Fraude fiscale : censure partielle de la loi – Une vigilance accrue doit être observée dans la mesure où, malgré la censure de certains de ses articles par le Conseil constitutionnel, la loi du 6 décembre 2013 renforce considérablement les sanctions en matière de fraude fiscale.
Dans sa décision du 4 décembre 2013, le Conseil constitutionnel a jugé conforme à la constitution (1) :
- la faculté pour certaines associations de lutte contre la corruption de mettre en mouvement l’action publique au titre des droits reconnus à la partie civile (art. 1er) ;
- la réduction voire l’exemption des sanctions encourues par les auteurs ou complices du délit de blanchiment, de corruption ou de trafic d’influence, ayant avertis l’autorité administrative ou judiciaire, et ainsi permis de faire cesser ou d’éviter la réalisation de l’infraction et/ou d’identifier les autres auteurs ou complices de l’infraction (art. 5) ;
- l’alourdissement des peines du délit de fraude fiscale aggravé commis en bande organisée ou facilité au moyen, notamment, d’un compte ouvert à l’étranger (art. 9) ;
- le recours aux pouvoirs spéciaux d’enquête applicables à la délinquance organisée concernant les délits de fraude fiscale et douanière aggravés, les délits de corruption et de trafic d’influence (art. 66) ;
- la limitation des cas dans lesquels l’administration fiscale est en mesure de transiger sur les amendes fiscales ou les majorations d’impôts (art. 15) ;
- l’instauration de sanctions en cas de défaut de réponse ou de réponse partielle à une mise en demeure de produire certains éléments déclaratifs relatifs aux actionnaires, aux filiales et aux participations (art. 61) ;
- la création d’un procureur de la république financier doté d’une compétence concurrente de celle des autres procureurs (art. 65).

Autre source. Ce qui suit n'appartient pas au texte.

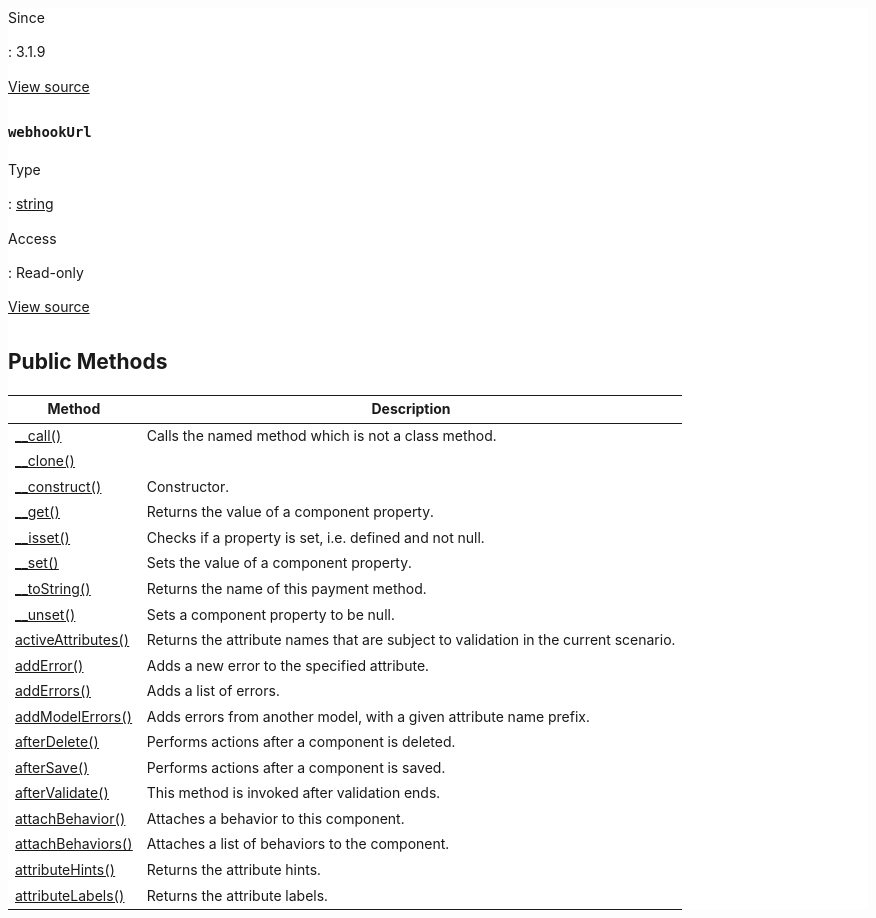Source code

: Since

:   3.1.9







[View source](https://github.com/craftcms/commerce/blob/master/src/base/Gateway.php)



### `webhookUrl`



Type

:   [string](http://php.net/language.types.string)

Access

:   Read-only







[View source](https://github.com/craftcms/commerce/blob/master/src/base/Gateway.php)







## Public Methods

| Method                                                                                                                                                                         | Description
| ------------------------------------------------------------------------------------------------------------------------------------------------------------------------------ | ------------------------------------------------------------------------------------------------------------------------------------------------------------------------------------------------------
| [__call()](https://www.yiiframework.com/doc/api/2.0/yii-base-component#__call()-detail "Defined by yii\base\Component")                                                        | Calls the named method which is not a class method.
| [__clone()](https://docs.craftcms.com/api/v3/craft-base-clonefixtrait.html#method-__clone "Defined by craft\base\ClonefixTrait")                                               |
| [__construct()](https://www.yiiframework.com/doc/api/2.0/yii-base-baseobject#__construct()-detail "Defined by yii\base\BaseObject")                                            | Constructor.
| [__get()](https://www.yiiframework.com/doc/api/2.0/yii-base-component#__get()-detail "Defined by yii\base\Component")                                                          | Returns the value of a component property.
| [__isset()](https://www.yiiframework.com/doc/api/2.0/yii-base-component#__isset()-detail "Defined by yii\base\Component")                                                      | Checks if a property is set, i.e. defined and not null.
| [__set()](https://www.yiiframework.com/doc/api/2.0/yii-base-component#__set()-detail "Defined by yii\base\Component")                                                          | Sets the value of a component property.
| [__toString()](craft-commerce-base-gateway.md#method-tostring)                                                                                                                 | Returns the name of this payment method.
| [__unset()](https://www.yiiframework.com/doc/api/2.0/yii-base-component#__unset()-detail "Defined by yii\base\Component")                                                      | Sets a component property to be null.
| [activeAttributes()](https://www.yiiframework.com/doc/api/2.0/yii-base-model#activeAttributes()-detail "Defined by yii\base\Model")                                            | Returns the attribute names that are subject to validation in the current scenario.
| [addError()](https://www.yiiframework.com/doc/api/2.0/yii-base-model#addError()-detail "Defined by yii\base\Model")                                                            | Adds a new error to the specified attribute.
| [addErrors()](https://www.yiiframework.com/doc/api/2.0/yii-base-model#addErrors()-detail "Defined by yii\base\Model")                                                          | Adds a list of errors.
| [addModelErrors()](https://docs.craftcms.com/api/v3/craft-base-model.html#method-addmodelerrors "Defined by craft\base\Model")                                                 | Adds errors from another model, with a given attribute name prefix.
| [afterDelete()](https://docs.craftcms.com/api/v3/craft-base-savablecomponentinterface.html#method-afterdelete "Defined by craft\base\SavableComponentInterface")               | Performs actions after a component is deleted.
| [afterSave()](https://docs.craftcms.com/api/v3/craft-base-savablecomponentinterface.html#method-aftersave "Defined by craft\base\SavableComponentInterface")                   | Performs actions after a component is saved.
| [afterValidate()](https://www.yiiframework.com/doc/api/2.0/yii-base-model#afterValidate()-detail "Defined by yii\base\Model")                                                  | This method is invoked after validation ends.
| [attachBehavior()](https://www.yiiframework.com/doc/api/2.0/yii-base-component#attachBehavior()-detail "Defined by yii\base\Component")                                        | Attaches a behavior to this component.
| [attachBehaviors()](https://www.yiiframework.com/doc/api/2.0/yii-base-component#attachBehaviors()-detail "Defined by yii\base\Component")                                      | Attaches a list of behaviors to the component.
| [attributeHints()](https://www.yiiframework.com/doc/api/2.0/yii-base-model#attributeHints()-detail "Defined by yii\base\Model")                                                | Returns the attribute hints.
| [attributeLabels()](https://www.yiiframework.com/doc/api/2.0/yii-base-model#attributeLabels()-detail "Defined by yii\base\Model")                                              | Returns the attribute labels.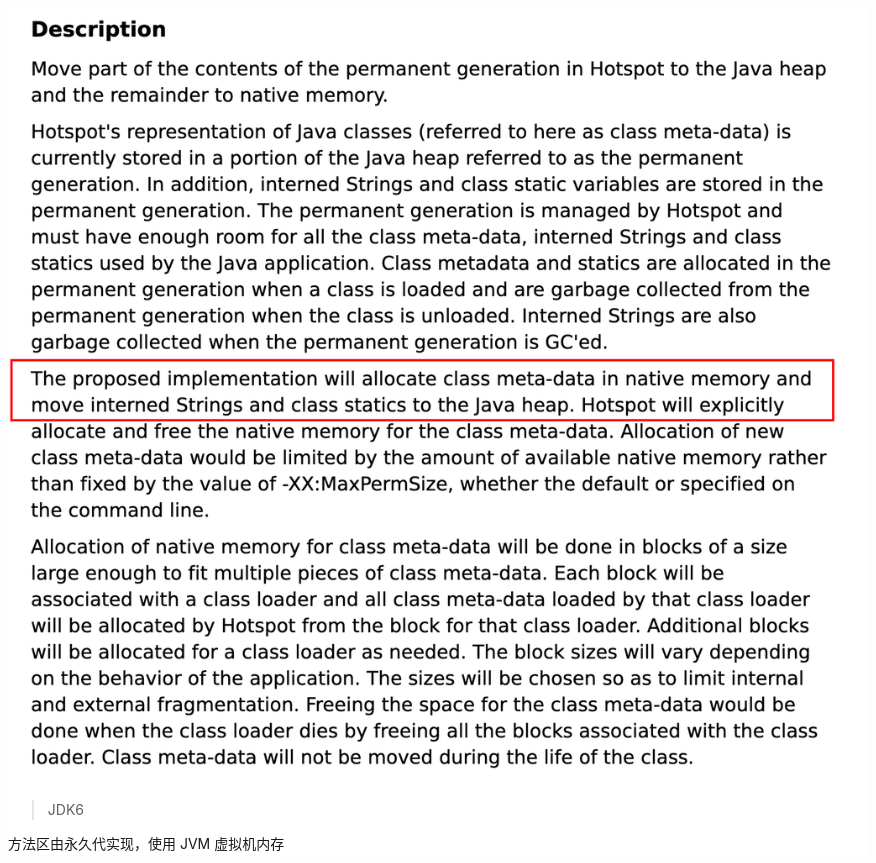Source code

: ![image-20201129160320158](images/1e567aebc5ce8e895b32e911c154646b.png)



> JDK6

方法区由永久代实现，使用 JVM 虚拟机内存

De même, en matière de de fraude fiscale, les administrations fiscale et douanière pourront utiliser les documents ou informations qu’elles reçoivent, quelle que soit leur origine, y compris illégale, mais ne pourront s’en prévaloir lorsque ces documents ou informations ont été obtenues dans des conditions déclarées ultérieurement illégales par le juge (art. 37, 39).
En revanche, il a jugé contraire à la constitution :
- l’instauration d’un maximum de la peine encourue par des personnes morales en proportion du chiffre d’affaires (art. 3 et 44) ;
- la possibilité pour les administrations fiscale et douanière de demander au juge l’autorisation de procéder à des visites domiciliaires sur le fondement de documents, indépendamment de leur origine, y compris illégale (art. 38 et 40) ;
- l’ajout à la liste des Etats et territoires non coopératifs en matière fiscale les Etats n’ayant pas conclu avec la France ou n’envisageant pas de conclure une convention d’assistance administrative incluant l’échange automatique des documents (art. 57) ;
- la possibilité de recourir en matière de fraude fiscale à une garde à vue de 96 heures avec report de la présence de l’avocat à la 48e heure (art. 66) ;
- la présence du ministre du budget lors de certains travaux des commissions parlementaires (art. 15 et 16).
Le Conseil constitutionnel a, également, censuré d’office l’article 29 qui visait à porter à 60 jours, au lieu de 30, le délai prévu à l’article 1844-5 du Code civil pendant lequel les créanciers peuvent faire opposition à la dissolution (TUP) de la société, dans la mesure où cet article 29 ne présentait pas de lien avec l’objet de la loi. La loi ainsi partiellement censurée a été promulguée le 6 décembre 2013.